**Task goal**.
Each line below should be restated word for word.

**Listed records**.
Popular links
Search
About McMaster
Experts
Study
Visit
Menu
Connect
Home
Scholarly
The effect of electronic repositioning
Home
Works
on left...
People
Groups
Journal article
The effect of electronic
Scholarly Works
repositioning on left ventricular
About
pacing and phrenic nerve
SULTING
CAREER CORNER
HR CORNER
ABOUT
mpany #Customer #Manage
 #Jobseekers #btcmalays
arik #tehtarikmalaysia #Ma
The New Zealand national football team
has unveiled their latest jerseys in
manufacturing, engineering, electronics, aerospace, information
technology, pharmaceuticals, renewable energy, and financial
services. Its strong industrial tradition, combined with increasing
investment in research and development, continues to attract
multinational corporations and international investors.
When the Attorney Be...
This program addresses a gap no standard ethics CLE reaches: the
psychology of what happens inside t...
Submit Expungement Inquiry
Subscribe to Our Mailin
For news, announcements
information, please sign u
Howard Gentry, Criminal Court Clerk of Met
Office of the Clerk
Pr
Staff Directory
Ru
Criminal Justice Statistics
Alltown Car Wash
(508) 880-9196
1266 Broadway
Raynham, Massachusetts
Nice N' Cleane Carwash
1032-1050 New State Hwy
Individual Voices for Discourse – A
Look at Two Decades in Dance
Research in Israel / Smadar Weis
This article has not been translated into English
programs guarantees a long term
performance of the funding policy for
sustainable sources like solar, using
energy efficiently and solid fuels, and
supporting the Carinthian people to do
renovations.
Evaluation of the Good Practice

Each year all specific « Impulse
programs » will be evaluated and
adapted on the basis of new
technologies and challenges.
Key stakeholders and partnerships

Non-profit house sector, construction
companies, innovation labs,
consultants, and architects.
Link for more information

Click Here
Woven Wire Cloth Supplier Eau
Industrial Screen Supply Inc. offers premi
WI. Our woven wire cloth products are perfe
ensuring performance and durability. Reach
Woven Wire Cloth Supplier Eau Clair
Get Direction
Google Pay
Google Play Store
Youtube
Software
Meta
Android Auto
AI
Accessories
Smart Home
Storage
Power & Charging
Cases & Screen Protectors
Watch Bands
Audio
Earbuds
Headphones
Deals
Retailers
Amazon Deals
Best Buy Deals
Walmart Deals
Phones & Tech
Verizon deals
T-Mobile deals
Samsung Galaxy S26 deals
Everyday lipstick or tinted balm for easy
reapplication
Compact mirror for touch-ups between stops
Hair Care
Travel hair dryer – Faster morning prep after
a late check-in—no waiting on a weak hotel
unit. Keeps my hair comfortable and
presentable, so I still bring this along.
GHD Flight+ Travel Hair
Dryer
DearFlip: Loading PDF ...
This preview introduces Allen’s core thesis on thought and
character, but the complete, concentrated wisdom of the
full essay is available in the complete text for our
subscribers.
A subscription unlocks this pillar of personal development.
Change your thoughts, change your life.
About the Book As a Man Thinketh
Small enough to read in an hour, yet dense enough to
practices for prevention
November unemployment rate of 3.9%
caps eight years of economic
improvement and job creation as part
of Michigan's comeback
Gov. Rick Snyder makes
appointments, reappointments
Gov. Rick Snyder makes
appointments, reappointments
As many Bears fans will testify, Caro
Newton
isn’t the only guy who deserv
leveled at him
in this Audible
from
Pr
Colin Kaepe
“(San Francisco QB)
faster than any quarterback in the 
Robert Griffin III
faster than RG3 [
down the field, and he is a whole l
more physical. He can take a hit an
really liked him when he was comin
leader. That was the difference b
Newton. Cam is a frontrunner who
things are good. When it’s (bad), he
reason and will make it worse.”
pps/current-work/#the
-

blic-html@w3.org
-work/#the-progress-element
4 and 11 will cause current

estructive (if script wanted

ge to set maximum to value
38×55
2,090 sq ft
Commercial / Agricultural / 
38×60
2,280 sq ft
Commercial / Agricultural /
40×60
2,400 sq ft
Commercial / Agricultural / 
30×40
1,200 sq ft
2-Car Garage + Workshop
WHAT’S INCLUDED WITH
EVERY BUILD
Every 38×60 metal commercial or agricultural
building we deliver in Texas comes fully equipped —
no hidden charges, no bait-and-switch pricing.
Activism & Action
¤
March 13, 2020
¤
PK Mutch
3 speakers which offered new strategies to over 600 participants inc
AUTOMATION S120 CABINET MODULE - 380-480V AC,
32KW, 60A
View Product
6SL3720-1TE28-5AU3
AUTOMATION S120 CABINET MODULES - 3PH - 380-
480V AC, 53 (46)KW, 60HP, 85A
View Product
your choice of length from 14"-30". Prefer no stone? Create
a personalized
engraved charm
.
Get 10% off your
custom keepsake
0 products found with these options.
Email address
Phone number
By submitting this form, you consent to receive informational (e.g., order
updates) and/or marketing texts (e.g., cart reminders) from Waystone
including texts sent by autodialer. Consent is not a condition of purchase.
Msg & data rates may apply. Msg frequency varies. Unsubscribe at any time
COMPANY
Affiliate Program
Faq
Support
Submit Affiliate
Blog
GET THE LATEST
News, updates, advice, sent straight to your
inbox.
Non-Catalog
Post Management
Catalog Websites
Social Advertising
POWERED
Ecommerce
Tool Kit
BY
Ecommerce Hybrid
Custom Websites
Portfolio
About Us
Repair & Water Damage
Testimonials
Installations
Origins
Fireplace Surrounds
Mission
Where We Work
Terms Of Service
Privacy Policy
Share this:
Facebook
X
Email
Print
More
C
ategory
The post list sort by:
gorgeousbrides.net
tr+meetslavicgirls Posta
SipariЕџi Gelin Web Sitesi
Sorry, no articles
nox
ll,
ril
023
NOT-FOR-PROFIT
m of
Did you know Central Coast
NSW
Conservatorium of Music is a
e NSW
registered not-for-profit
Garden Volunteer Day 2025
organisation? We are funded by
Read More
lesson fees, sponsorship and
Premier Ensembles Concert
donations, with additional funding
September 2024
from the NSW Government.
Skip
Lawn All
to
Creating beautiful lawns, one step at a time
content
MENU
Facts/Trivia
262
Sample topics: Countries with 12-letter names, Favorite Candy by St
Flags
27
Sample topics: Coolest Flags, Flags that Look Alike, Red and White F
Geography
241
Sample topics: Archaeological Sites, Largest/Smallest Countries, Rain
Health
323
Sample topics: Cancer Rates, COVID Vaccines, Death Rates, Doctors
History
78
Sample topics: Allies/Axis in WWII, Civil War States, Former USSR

**Result for this exercise**.
Popular links
Search
About McMaster
Experts
Study
Visit
Menu
Connect
Home
Scholarly
The effect of electronic repositioning
Home
Works
on left...
People
Groups
Journal article
The effect of electronic
Scholarly Works
repositioning on left ventricular
About
pacing and phrenic nerve
SULTING
CAREER CORNER
HR CORNER
ABOUT
mpany #Customer #Manage
 #Jobseekers #btcmalays
arik #tehtarikmalaysia #Ma
The New Zealand national football team
has unveiled their latest jerseys in
manufacturing, engineering, electronics, aerospace, information
technology, pharmaceuticals, renewable energy, and financial
services. Its strong industrial tradition, combined with increasing
investment in research and development, continues to attract
multinational corporations and international investors.
When the Attorney Be...
This program addresses a gap no standard ethics CLE reaches: the
psychology of what happens inside t...
Submit Expungement Inquiry
Subscribe to Our Mailin
For news, announcements
information, please sign u
Howard Gentry, Criminal Court Clerk of Met
Office of the Clerk
Pr
Staff Directory
Ru
Criminal Justice Statistics
Alltown Car Wash
(508) 880-9196
1266 Broadway
Raynham, Massachusetts
Nice N' Cleane Carwash
1032-1050 New State Hwy
Individual Voices for Discourse – A
Look at Two Decades in Dance
Research in Israel / Smadar Weis
This article has not been translated into English
programs guarantees a long term
performance of the funding policy for
sustainable sources like solar, using
energy efficiently and solid fuels, and
supporting the Carinthian people to do
renovations.
Evaluation of the Good Practice

Each year all specific « Impulse
programs » will be evaluated and
adapted on the basis of new
technologies and challenges.
Key stakeholders and partnerships

Non-profit house sector, construction
companies, innovation labs,
consultants, and architects.
Link for more information

Click Here
Woven Wire Cloth Supplier Eau
Industrial Screen Supply Inc. offers premi
WI. Our woven wire cloth products are perfe
ensuring performance and durability. Reach
Woven Wire Cloth Supplier Eau Clair
Get Direction
Google Pay
Google Play Store
Youtube
Software
Meta
Android Auto
AI
Accessories
Smart Home
Storage
Power & Charging
Cases & Screen Protectors
Watch Bands
Audio
Earbuds
Headphones
Deals
Retailers
Amazon Deals
Best Buy Deals
Walmart Deals
Phones & Tech
Verizon deals
T-Mobile deals
Samsung Galaxy S26 deals
Everyday lipstick or tinted balm for easy
reapplication
Compact mirror for touch-ups between stops
Hair Care
Travel hair dryer – Faster morning prep after
a late check-in—no waiting on a weak hotel
unit. Keeps my hair comfortable and
presentable, so I still bring this along.
GHD Flight+ Travel Hair
Dryer
DearFlip: Loading PDF ...
This preview introduces Allen’s core thesis on thought and
character, but the complete, concentrated wisdom of the
full essay is available in the complete text for our
subscribers.
A subscription unlocks this pillar of personal development.
Change your thoughts, change your life.
About the Book As a Man Thinketh
Small enough to read in an hour, yet dense enough to
practices for prevention
November unemployment rate of 3.9%
caps eight years of economic
improvement and job creation as part
of Michigan's comeback
Gov. Rick Snyder makes
appointments, reappointments
Gov. Rick Snyder makes
appointments, reappointments
As many Bears fans will testify, Caro
Newton
isn’t the only guy who deserv
leveled at him
in this Audible
from
Pr
Colin Kaepe
“(San Francisco QB)
faster than any quarterback in the 
Robert Griffin III
faster than RG3 [
down the field, and he is a whole l
more physical. He can take a hit an
really liked him when he was comin
leader. That was the difference b
Newton. Cam is a frontrunner who
things are good. When it’s (bad), he
reason and will make it worse.”
pps/current-work/#the
-

blic-html@w3.org
-work/#the-progress-element
4 and 11 will cause current

estructive (if script wanted

ge to set maximum to value
38×55
2,090 sq ft
Commercial / Agricultural / 
38×60
2,280 sq ft
Commercial / Agricultural /
40×60
2,400 sq ft
Commercial / Agricultural / 
30×40
1,200 sq ft
2-Car Garage + Workshop
WHAT’S INCLUDED WITH
EVERY BUILD
Every 38×60 metal commercial or agricultural
building we deliver in Texas comes fully equipped —
no hidden charges, no bait-and-switch pricing.
Activism & Action
¤
March 13, 2020
¤
PK Mutch
3 speakers which offered new strategies to over 600 participants inc
AUTOMATION S120 CABINET MODULE - 380-480V AC,
32KW, 60A
View Product
6SL3720-1TE28-5AU3
AUTOMATION S120 CABINET MODULES - 3PH - 380-
480V AC, 53 (46)KW, 60HP, 85A
View Product
your choice of length from 14"-30". Prefer no stone? Create
a personalized
engraved charm
.
Get 10% off your
custom keepsake
0 products found with these options.
Email address
Phone number
By submitting this form, you consent to receive informational (e.g., order
updates) and/or marketing texts (e.g., cart reminders) from Waystone
including texts sent by autodialer. Consent is not a condition of purchase.
Msg & data rates may apply. Msg frequency varies. Unsubscribe at any time
COMPANY
Affiliate Program
Faq
Support
Submit Affiliate
Blog
GET THE LATEST
News, updates, advice, sent straight to your
inbox.
Non-Catalog
Post Management
Catalog Websites
Social Advertising
POWERED
Ecommerce
Tool Kit
BY
Ecommerce Hybrid
Custom Websites
Portfolio
About Us
Repair & Water Damage
Testimonials
Installations
Origins
Fireplace Surrounds
Mission
Where We Work
Terms Of Service
Privacy Policy
Share this:
Facebook
X
Email
Print
More
C
ategory
The post list sort by:
gorgeousbrides.net
tr+meetslavicgirls Posta
SipariЕџi Gelin Web Sitesi
Sorry, no articles
nox
ll,
ril
023
NOT-FOR-PROFIT
m of
Did you know Central Coast
NSW
Conservatorium of Music is a
e NSW
registered not-for-profit
Garden Volunteer Day 2025
organisation? We are funded by
Read More
lesson fees, sponsorship and
Premier Ensembles Concert
donations, with additional funding
September 2024
from the NSW Government.
Skip
Lawn All
to
Creating beautiful lawns, one step at a time
content
MENU
Facts/Trivia
262
Sample topics: Countries with 12-letter names, Favorite Candy by St
Flags
27
Sample topics: Coolest Flags, Flags that Look Alike, Red and White F
Geography
241
Sample topics: Archaeological Sites, Largest/Smallest Countries, Rain
Health
323
Sample topics: Cancer Rates, COVID Vaccines, Death Rates, Doctors
History
78
Sample topics: Allies/Axis in WWII, Civil War States, Former USSR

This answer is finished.